Data records:
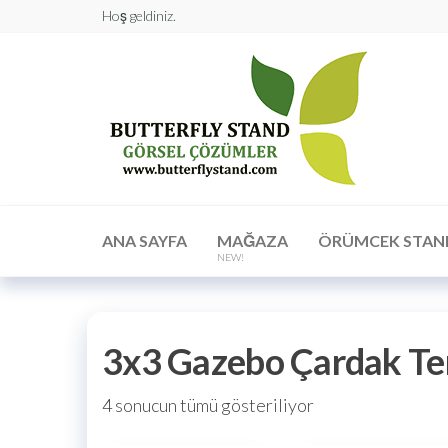
Hoş geldiniz.
Butt
Stan
Görs
Çöz
ANA SAYFA
MAĞAZA
ÖRÜMCEK STAN
NEW!
3x3 Gazebo Çardak Te
4 sonucun tümü gösteriliyor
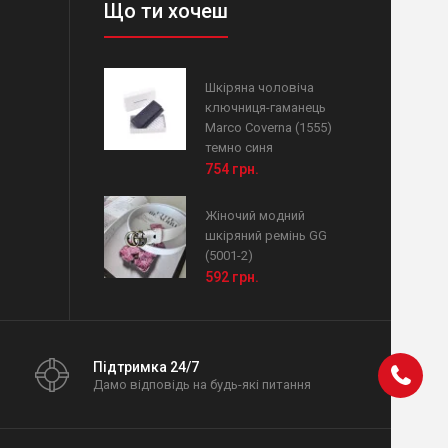
Що ти хочеш
Шкіряна чоловіча
ключниця-гаманець
Marco Coverna (1555)
темно синя
754 грн.
Жіночий модний
шкіряний ремінь GG
(5001-2)
592 грн.
Підтримка 24/7
Дамо відповідь на будь-які питання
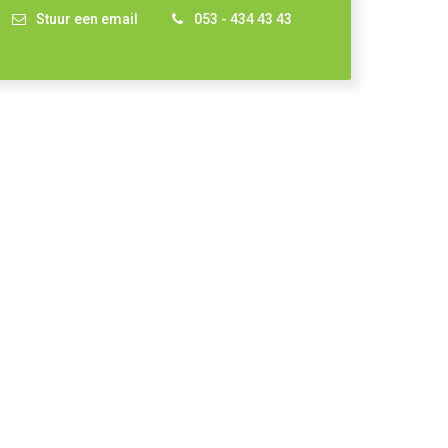
Stuur een email
053 - 434 43 43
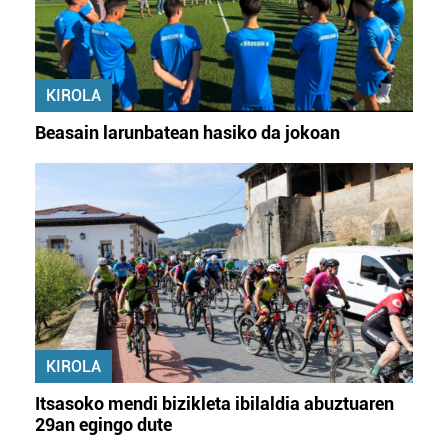
KIROLA
Beasain larunbatean hasiko da jokoan
KIROLA
Itsasoko mendi bizikleta ibilaldia abuztuaren
29an egingo dute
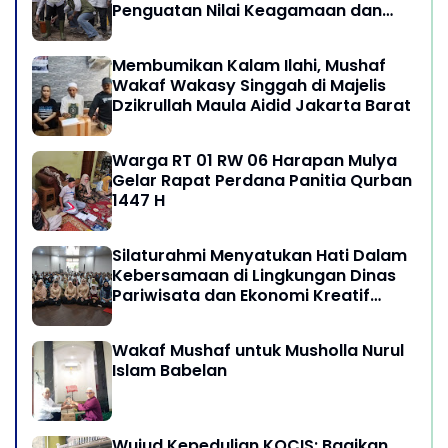
Penguatan Nilai Keagamaan dan
Kebersamaan Masyarakat
Membumikan Kalam Ilahi, Mushaf
Wakaf Wakasy Singgah di Majelis
Dzikrullah Maula Aidid Jakarta Barat
Warga RT 01 RW 06 Harapan Mulya
Gelar Rapat Perdana Panitia Qurban
1447 H
Silaturahmi Menyatukan Hati Dalam
Kebersamaan di Lingkungan Dinas
Pariwisata dan Ekonomi Kreatif
Provinsi DKI Jakarta
Wakaf Mushaf untuk Musholla Nurul
Islam Babelan
Wujud Kepedulian KOCIS: Bagikan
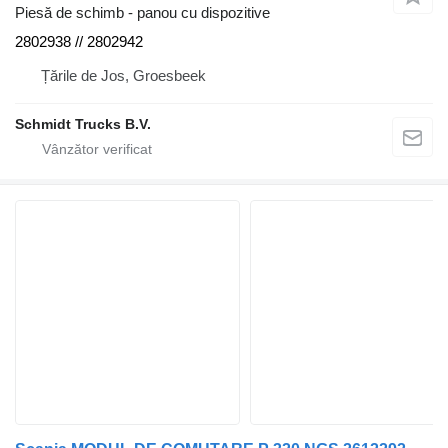
Piesă de schimb - panou cu dispozitive
2802938 // 2802942
Țările de Jos, Groesbeek
Schmidt Trucks B.V.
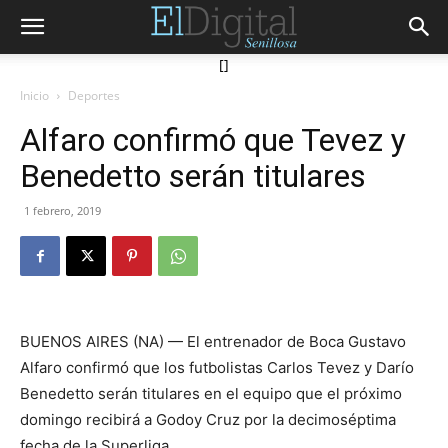
[]
Inicio
Deportes
Alfaro confirmó que Tevez y
Benedetto serán titulares
1 febrero, 2019
BUENOS AIRES (NA) — El entrenador de Boca Gustavo
Alfaro confirmó que los futbolistas Carlos Tevez y Darío
Benedetto serán titulares en el equipo que el próximo
domingo recibirá a Godoy Cruz por la decimoséptima
fecha de la Superliga.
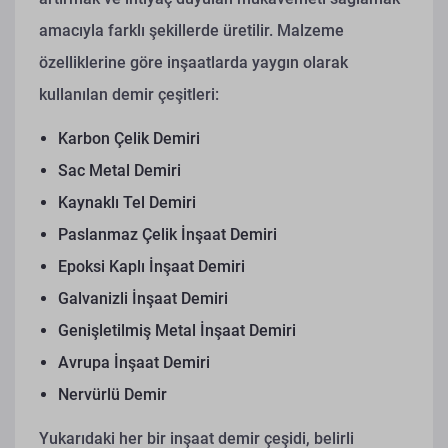
amacıyla farklı şekillerde üretilir. Malzeme
özelliklerine göre inşaatlarda yaygın olarak
kullanılan demir çeşitleri:
Karbon Çelik Demiri
Sac Metal Demiri
Kaynaklı Tel Demiri
Paslanmaz Çelik İnşaat Demiri
Epoksi Kaplı İnşaat Demiri
Galvanizli İnşaat Demiri
Genişletilmiş Metal İnşaat Demiri
Avrupa İnşaat Demiri
Nervürlü Demir
Yukarıdaki her bir inşaat demir çeşidi, belirli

Your objective:
Turn the lines of the material into a JSON list of strings, one string per line with blank lines left out, starting at the top of the material and going on through the line with "Schmidt Trucks B.V.". Leave the pictures out of the list.

Reply:
[
  "Hoş geldiniz.",
  "Butt",
  "Stan",
  "Görs",
  "Çöz",
  "ANA SAYFA",
  "MAĞAZA",
  "ÖRÜMCEK STAN",
  "NEW!",
  "3x3 Gazebo Çardak Te",
  "4 sonucun tümü gösteriliyor",
  "Що ти хочеш",
  "Шкіряна чоловіча",
  "ключниця-гаманець",
  "Marco Coverna (1555)",
  "темно синя",
  "754 грн.",
  "Жіночий модний",
  "шкіряний ремінь GG",
  "(5001-2)",
  "592 грн.",
  "Підтримка 24/7",
  "Дамо відповідь на будь-які питання",
  "Stuur een email",
  "053 - 434 43 43",
  "KIROLA",
  "Beasain larunbatean hasiko da jokoan",
  "KIROLA",
  "Itsasoko mendi bizikleta ibilaldia abuztuaren",
  "29an egingo dute",
  "Penguatan Nilai Keagamaan dan",
  "Kebersamaan Masyarakat",
  "Membumikan Kalam Ilahi, Mushaf",
  "Wakaf Wakasy Singgah di Majelis",
  "Dzikrullah Maula Aidid Jakarta Barat",
  "Warga RT 01 RW 06 Harapan Mulya",
  "Gelar Rapat Perdana Panitia Qurban",
  "1447 H",
  "Silaturahmi Menyatukan Hati Dalam",
  "Kebersamaan di Lingkungan Dinas",
  "Pariwisata dan Ekonomi Kreatif",
  "Provinsi DKI Jakarta",
  "Wakaf Mushaf untuk Musholla Nurul",
  "Islam Babelan",
  "Wujud Kepedulian KOCIS: Bagikan",
  "Piesă de schimb - panou cu dispozitive",
  "2802938 // 2802942",
  "Țările de Jos, Groesbeek",
  "Schmidt Trucks B.V."
]